角田裕毅「二度とあんなミスはしない」。シルバーストンで2年目の真価が問われる理由 (2ページ目)

  • 米家峰起●取材・文 text by Yoneya Mineoki
  • photo by BOOZY

 だからこそ、事前の机上予想に囚われすぎず、レース週末のなかで目の前のマシンから最大限のパフォーマンスを引き出すことに集中するしかない。それがマシンを進歩させることにもつながると、角田は言う。

「予想以上にいい時もあれば、予想に反してすごくよくないときもあります。特に今週末は予想が難しい天気になりそうですし、何が起きるかわからないと思います。

 仮に予想よりもマシン挙動がイマイチだったとしても、その状況のなかで最大限のパフォーマンスを引き出すしかありません。エンジニアに最大限のフィードバックをすることが、今後に向けた開発につながると思っています」

 前戦カナダGPではまずまずのパフォーマンスが期待されたものの、角田は4基目のパワーユニット投入で最後尾スタート。同僚ピエール・ガスリーもFP3で2位につけていたものの、予選でブレーキトラブルに見舞われてQ1敗退。戦略ミスもあって、ふたりともにノーポイントに終わった。

 角田自身は、ピット出口でブレーキをロックアップさせてクラッシュするという苦い結果になってしまった。今年初めての大きなミスだが、自分のミスはしっかりと見つめ直せている。

「集中力を失っていて起きたことで、完全に僕のミスです。ピット出口であそこまでプッシュする必要はありませんでしたし、それ自体は小さなミスでした。あそこまではかなりいいペースで走れていただけに、ああいうかたちでレースが終わってしまったことは余計に残念でした」

 昨年のシーズン前半戦は、何度もクラッシュを繰り返し、そのたびに自信が揺らぎ、速さも失っていった。

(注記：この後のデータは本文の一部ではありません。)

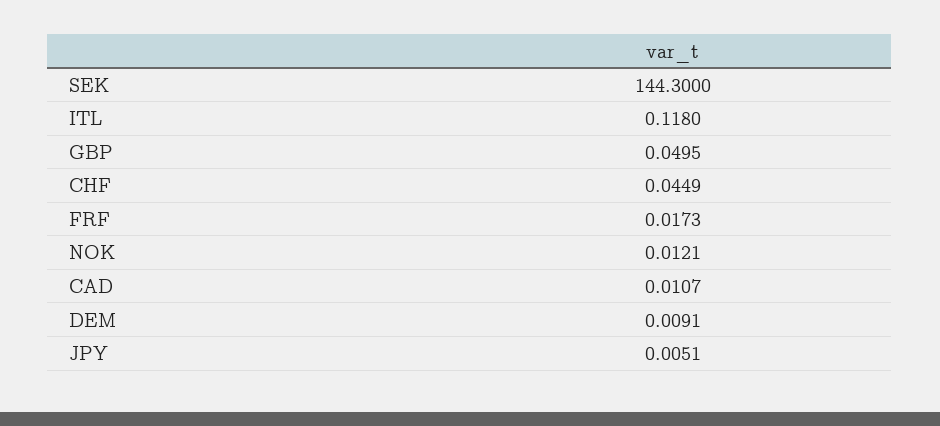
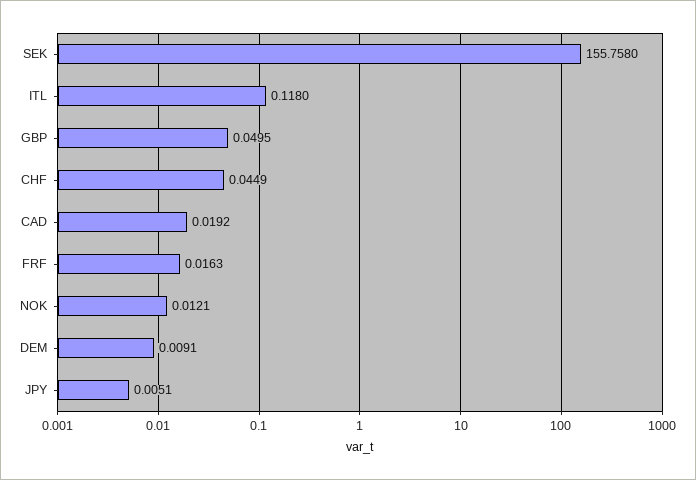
SEK: 144.3 -> 155.758
FRF: 0.0173 -> 0.0163
CAD: 0.0107 -> 0.0192

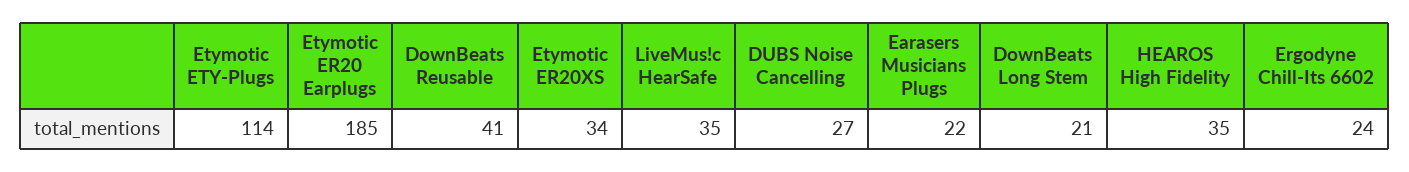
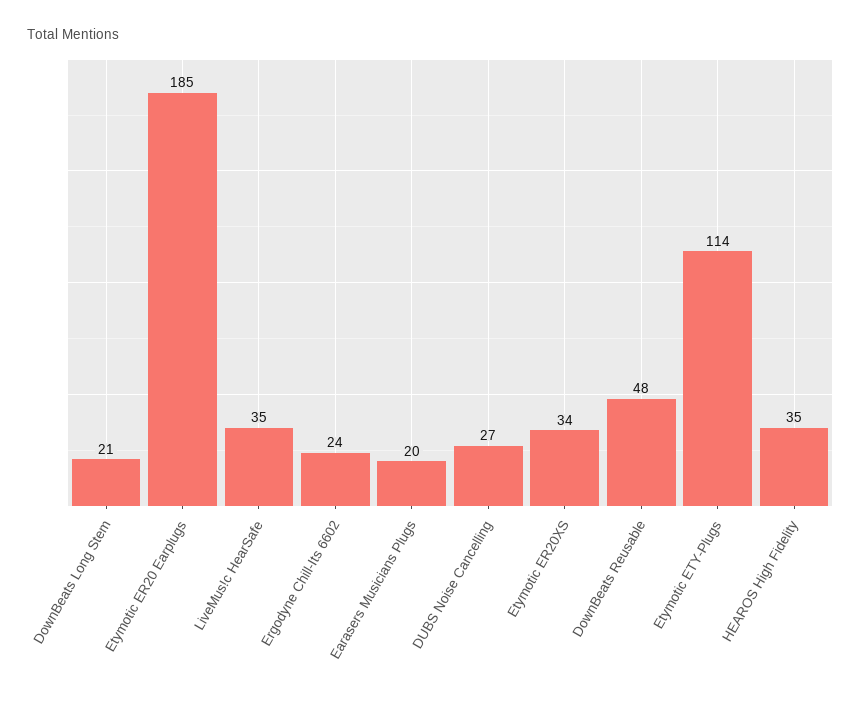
DownBeats Reusable: 41 -> 48
Earasers Musicians Plugs: 22 -> 20

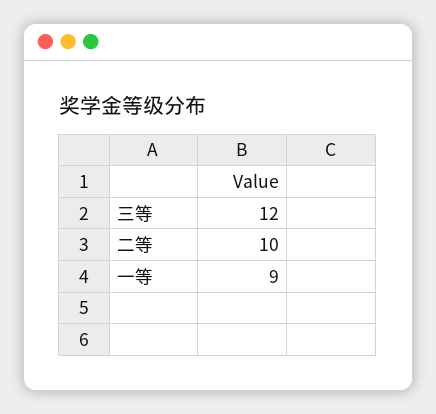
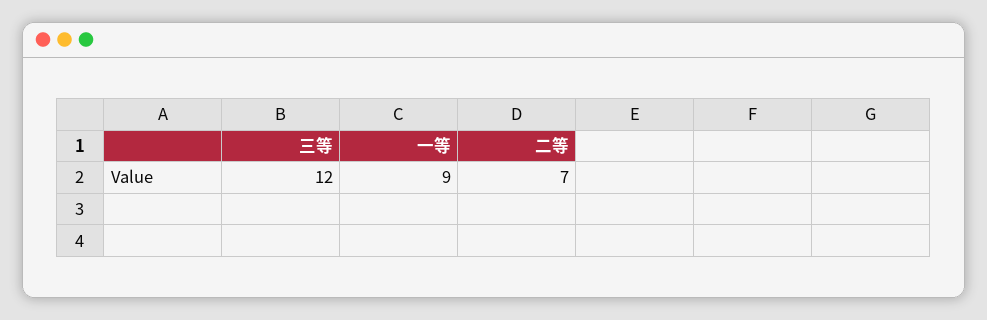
二等: 10 -> 7

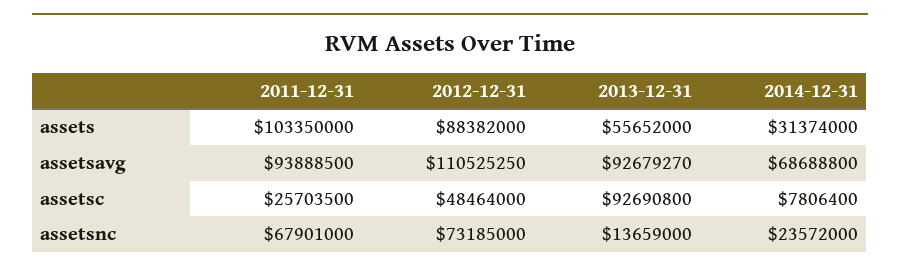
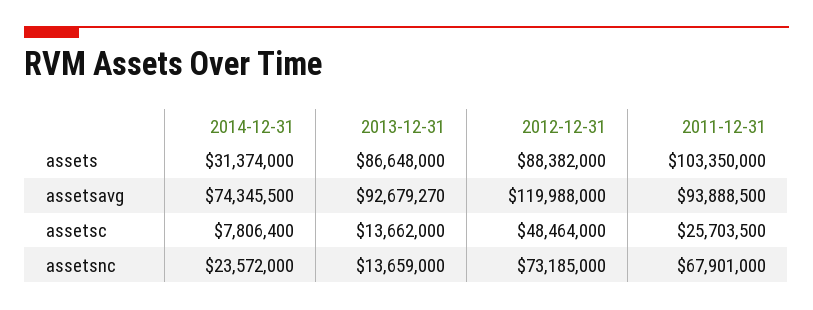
2013-12-31, assets: 55652000 -> 86648000
2012-12-31, assetsavg: 110525250 -> 119988000
2014-12-31, assetsavg: 68688800 -> 74345500
2013-12-31, assetsc: 92690800 -> 13662000

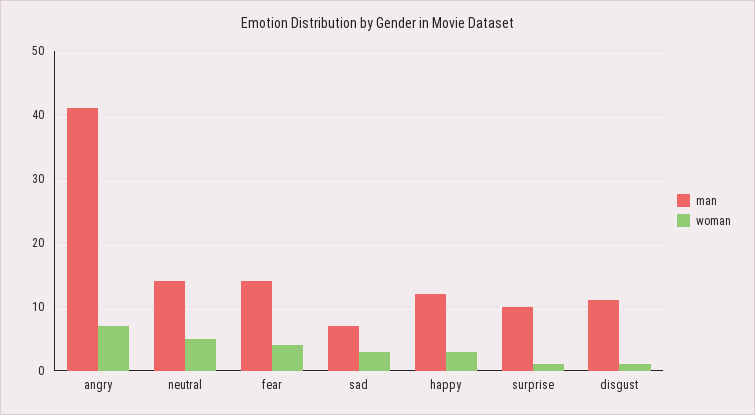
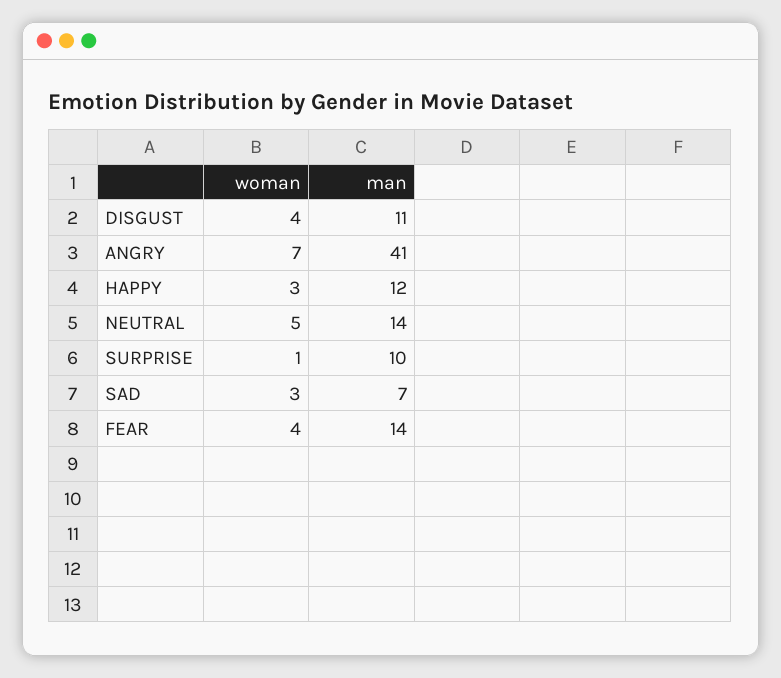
woman, disgust: 1 -> 4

 しかし、今年の角田はそんな負のスパイラルに陥る恐れはなさそうだ。

「去年のクラッシュとは別物だと思います。去年は純粋にドライビングがまずくてクラッシュしていました。いいタイムを出そうとして、プッシュしすぎてクラッシュをしていたんです。

 でも今回は、集中力を欠いたせいで犯したミスです。そういう意味ではバカげたミスでしたし、今年あんな大きなミスを犯したのは初めてでしたけど、間違いなく二度とあんなミスはしません。今後に向けていい学習にはなったと思います。